- **Task prompt**: The entries below are to be written out again without alteration.

(Records to process)

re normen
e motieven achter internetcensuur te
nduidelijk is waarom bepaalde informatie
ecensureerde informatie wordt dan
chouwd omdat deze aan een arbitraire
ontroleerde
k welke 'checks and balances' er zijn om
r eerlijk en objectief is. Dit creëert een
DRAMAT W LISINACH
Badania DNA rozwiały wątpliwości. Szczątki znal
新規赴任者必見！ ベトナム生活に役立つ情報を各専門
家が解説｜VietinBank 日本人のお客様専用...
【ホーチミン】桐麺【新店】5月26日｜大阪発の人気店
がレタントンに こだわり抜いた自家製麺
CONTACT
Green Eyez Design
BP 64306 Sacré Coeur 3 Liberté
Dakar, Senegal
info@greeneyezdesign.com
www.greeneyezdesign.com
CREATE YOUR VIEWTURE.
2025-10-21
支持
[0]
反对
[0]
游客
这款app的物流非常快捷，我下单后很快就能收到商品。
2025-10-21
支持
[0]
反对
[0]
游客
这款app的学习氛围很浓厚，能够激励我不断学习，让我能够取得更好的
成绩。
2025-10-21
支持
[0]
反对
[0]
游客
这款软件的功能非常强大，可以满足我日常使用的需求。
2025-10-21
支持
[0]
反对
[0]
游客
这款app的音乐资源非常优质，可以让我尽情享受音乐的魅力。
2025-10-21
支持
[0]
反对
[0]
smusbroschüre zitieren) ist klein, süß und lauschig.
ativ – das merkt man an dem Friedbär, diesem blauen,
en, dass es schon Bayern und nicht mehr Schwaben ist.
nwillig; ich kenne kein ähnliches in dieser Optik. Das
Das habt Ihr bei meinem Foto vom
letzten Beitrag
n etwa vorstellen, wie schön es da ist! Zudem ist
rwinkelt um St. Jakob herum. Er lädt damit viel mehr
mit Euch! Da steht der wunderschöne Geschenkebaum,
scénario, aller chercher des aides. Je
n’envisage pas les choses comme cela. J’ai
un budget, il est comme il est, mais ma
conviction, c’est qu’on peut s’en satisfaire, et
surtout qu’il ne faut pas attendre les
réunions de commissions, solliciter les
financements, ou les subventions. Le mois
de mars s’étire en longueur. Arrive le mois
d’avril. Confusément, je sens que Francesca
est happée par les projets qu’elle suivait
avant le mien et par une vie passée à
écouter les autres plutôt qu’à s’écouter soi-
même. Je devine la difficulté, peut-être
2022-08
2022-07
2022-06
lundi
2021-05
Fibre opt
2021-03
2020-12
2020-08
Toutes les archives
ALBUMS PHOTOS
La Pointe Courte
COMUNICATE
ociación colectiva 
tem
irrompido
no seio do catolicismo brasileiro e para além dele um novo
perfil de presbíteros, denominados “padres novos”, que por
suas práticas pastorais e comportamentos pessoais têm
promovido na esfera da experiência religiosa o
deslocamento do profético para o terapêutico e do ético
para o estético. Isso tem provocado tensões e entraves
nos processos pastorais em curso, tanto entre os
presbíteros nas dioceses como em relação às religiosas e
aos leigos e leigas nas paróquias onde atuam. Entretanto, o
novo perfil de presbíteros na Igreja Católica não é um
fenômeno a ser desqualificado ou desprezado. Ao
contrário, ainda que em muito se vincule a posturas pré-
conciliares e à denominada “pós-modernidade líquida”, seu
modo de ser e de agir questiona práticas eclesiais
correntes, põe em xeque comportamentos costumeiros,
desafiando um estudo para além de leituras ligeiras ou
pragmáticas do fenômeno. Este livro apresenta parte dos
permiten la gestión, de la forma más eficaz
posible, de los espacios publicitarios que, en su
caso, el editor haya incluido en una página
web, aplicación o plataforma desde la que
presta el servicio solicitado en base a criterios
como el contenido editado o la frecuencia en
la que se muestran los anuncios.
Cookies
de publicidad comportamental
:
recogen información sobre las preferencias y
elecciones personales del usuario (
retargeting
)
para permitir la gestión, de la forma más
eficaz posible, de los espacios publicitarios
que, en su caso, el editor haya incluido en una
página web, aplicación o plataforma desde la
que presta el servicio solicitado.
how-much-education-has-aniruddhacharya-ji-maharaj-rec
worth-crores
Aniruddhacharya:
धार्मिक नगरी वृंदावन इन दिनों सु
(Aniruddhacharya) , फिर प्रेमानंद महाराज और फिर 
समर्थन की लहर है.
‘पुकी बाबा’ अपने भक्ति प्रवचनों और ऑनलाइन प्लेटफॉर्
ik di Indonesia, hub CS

(End Records to process)

- **Written solution**:
re normen
e motieven achter internetcensuur te
nduidelijk is waarom bepaalde informatie
ecensureerde informatie wordt dan
chouwd omdat deze aan een arbitraire
ontroleerde
k welke 'checks and balances' er zijn om
r eerlijk en objectief is. Dit creëert een
DRAMAT W LISINACH
Badania DNA rozwiały wątpliwości. Szczątki znal
新規赴任者必見！ ベトナム生活に役立つ情報を各専門
家が解説｜VietinBank 日本人のお客様専用...
【ホーチミン】桐麺【新店】5月26日｜大阪発の人気店
がレタントンに こだわり抜いた自家製麺
CONTACT
Green Eyez Design
BP 64306 Sacré Coeur 3 Liberté
Dakar, Senegal
info@greeneyezdesign.com
www.greeneyezdesign.com
CREATE YOUR VIEWTURE.
2025-10-21
支持
[0]
反对
[0]
游客
这款app的物流非常快捷，我下单后很快就能收到商品。
2025-10-21
支持
[0]
反对
[0]
游客
这款app的学习氛围很浓厚，能够激励我不断学习，让我能够取得更好的
成绩。
2025-10-21
支持
[0]
反对
[0]
游客
这款软件的功能非常强大，可以满足我日常使用的需求。
2025-10-21
支持
[0]
反对
[0]
游客
这款app的音乐资源非常优质，可以让我尽情享受音乐的魅力。
2025-10-21
支持
[0]
反对
[0]
smusbroschüre zitieren) ist klein, süß und lauschig.
ativ – das merkt man an dem Friedbär, diesem blauen,
en, dass es schon Bayern und nicht mehr Schwaben ist.
nwillig; ich kenne kein ähnliches in dieser Optik. Das
Das habt Ihr bei meinem Foto vom
letzten Beitrag
n etwa vorstellen, wie schön es da ist! Zudem ist
rwinkelt um St. Jakob herum. Er lädt damit viel mehr
mit Euch! Da steht der wunderschöne Geschenkebaum,
scénario, aller chercher des aides. Je
n’envisage pas les choses comme cela. J’ai
un budget, il est comme il est, mais ma
conviction, c’est qu’on peut s’en satisfaire, et
surtout qu’il ne faut pas attendre les
réunions de commissions, solliciter les
financements, ou les subventions. Le mois
de mars s’étire en longueur. Arrive le mois
d’avril. Confusément, je sens que Francesca
est happée par les projets qu’elle suivait
avant le mien et par une vie passée à
écouter les autres plutôt qu’à s’écouter soi-
même. Je devine la difficulté, peut-être
2022-08
2022-07
2022-06
lundi
2021-05
Fibre opt
2021-03
2020-12
2020-08
Toutes les archives
ALBUMS PHOTOS
La Pointe Courte
COMUNICATE
ociación colectiva 
tem
irrompido
no seio do catolicismo brasileiro e para além dele um novo
perfil de presbíteros, denominados “padres novos”, que por
suas práticas pastorais e comportamentos pessoais têm
promovido na esfera da experiência religiosa o
deslocamento do profético para o terapêutico e do ético
para o estético. Isso tem provocado tensões e entraves
nos processos pastorais em curso, tanto entre os
presbíteros nas dioceses como em relação às religiosas e
aos leigos e leigas nas paróquias onde atuam. Entretanto, o
novo perfil de presbíteros na Igreja Católica não é um
fenômeno a ser desqualificado ou desprezado. Ao
contrário, ainda que em muito se vincule a posturas pré-
conciliares e à denominada “pós-modernidade líquida”, seu
modo de ser e de agir questiona práticas eclesiais
correntes, põe em xeque comportamentos costumeiros,
desafiando um estudo para além de leituras ligeiras ou
pragmáticas do fenômeno. Este livro apresenta parte dos
permiten la gestión, de la forma más eficaz
posible, de los espacios publicitarios que, en su
caso, el editor haya incluido en una página
web, aplicación o plataforma desde la que
presta el servicio solicitado en base a criterios
como el contenido editado o la frecuencia en
la que se muestran los anuncios.
Cookies
de publicidad comportamental
:
recogen información sobre las preferencias y
elecciones personales del usuario (
retargeting
)
para permitir la gestión, de la forma más
eficaz posible, de los espacios publicitarios
que, en su caso, el editor haya incluido en una
página web, aplicación o plataforma desde la
que presta el servicio solicitado.
how-much-education-has-aniruddhacharya-ji-maharaj-rec
worth-crores
Aniruddhacharya:
धार्मिक नगरी वृंदावन इन दिनों सु
(Aniruddhacharya) , फिर प्रेमानंद महाराज और फिर 
समर्थन की लहर है.
‘पुकी बाबा’ अपने भक्ति प्रवचनों और ऑनलाइन प्लेटफॉर्
ik di Indonesia, hub CS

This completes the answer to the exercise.